*EXERCISE INPUT*:
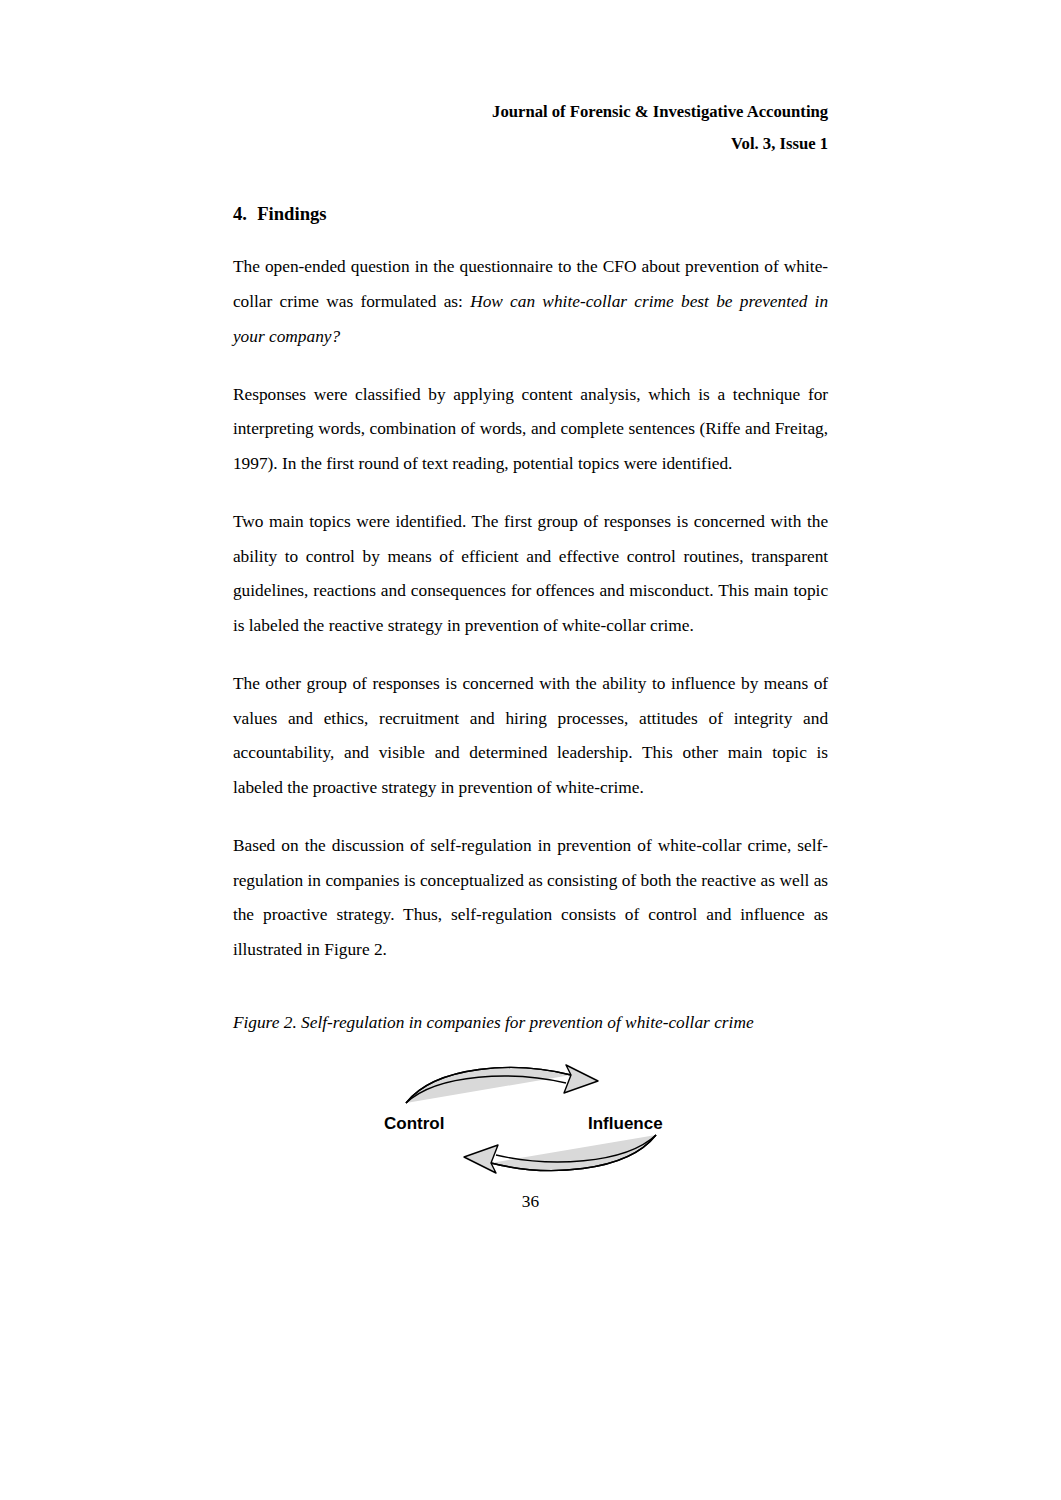Journal of Forensic & Investigative Accounting
Vol. 3, Issue 1
4. Findings
The open-ended question in the questionnaire to the CFO about prevention of white-collar crime was formulated as: How can white-collar crime best be prevented in your company?
Responses were classified by applying content analysis, which is a technique for interpreting words, combination of words, and complete sentences (Riffe and Freitag, 1997). In the first round of text reading, potential topics were identified.
Two main topics were identified. The first group of responses is concerned with the ability to control by means of efficient and effective control routines, transparent guidelines, reactions and consequences for offences and misconduct. This main topic is labeled the reactive strategy in prevention of white-collar crime.
The other group of responses is concerned with the ability to influence by means of values and ethics, recruitment and hiring processes, attitudes of integrity and accountability, and visible and determined leadership. This other main topic is labeled the proactive strategy in prevention of white-crime.
Based on the discussion of self-regulation in prevention of white-collar crime, self-regulation in companies is conceptualized as consisting of both the reactive as well as the proactive strategy. Thus, self-regulation consists of control and influence as illustrated in Figure 2.
Figure 2. Self-regulation in companies for prevention of white-collar crime
Control Influence
36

*TASK OBJECTIVE*: Can you quote exactly the lines from the one containing "The open-ended question" through the last line of the records above, and nothing else?

*SOLUTION BELOW*:
The open-ended question in the questionnaire to the CFO about prevention of white-collar crime was formulated as: How can white-collar crime best be prevented in your company?
Responses were classified by applying content analysis, which is a technique for interpreting words, combination of words, and complete sentences (Riffe and Freitag, 1997). In the first round of text reading, potential topics were identified.
Two main topics were identified. The first group of responses is concerned with the ability to control by means of efficient and effective control routines, transparent guidelines, reactions and consequences for offences and misconduct. This main topic is labeled the reactive strategy in prevention of white-collar crime.
The other group of responses is concerned with the ability to influence by means of values and ethics, recruitment and hiring processes, attitudes of integrity and accountability, and visible and determined leadership. This other main topic is labeled the proactive strategy in prevention of white-crime.
Based on the discussion of self-regulation in prevention of white-collar crime, self-regulation in companies is conceptualized as consisting of both the reactive as well as the proactive strategy. Thus, self-regulation consists of control and influence as illustrated in Figure 2.
Figure 2. Self-regulation in companies for prevention of white-collar crime
Control Influence
36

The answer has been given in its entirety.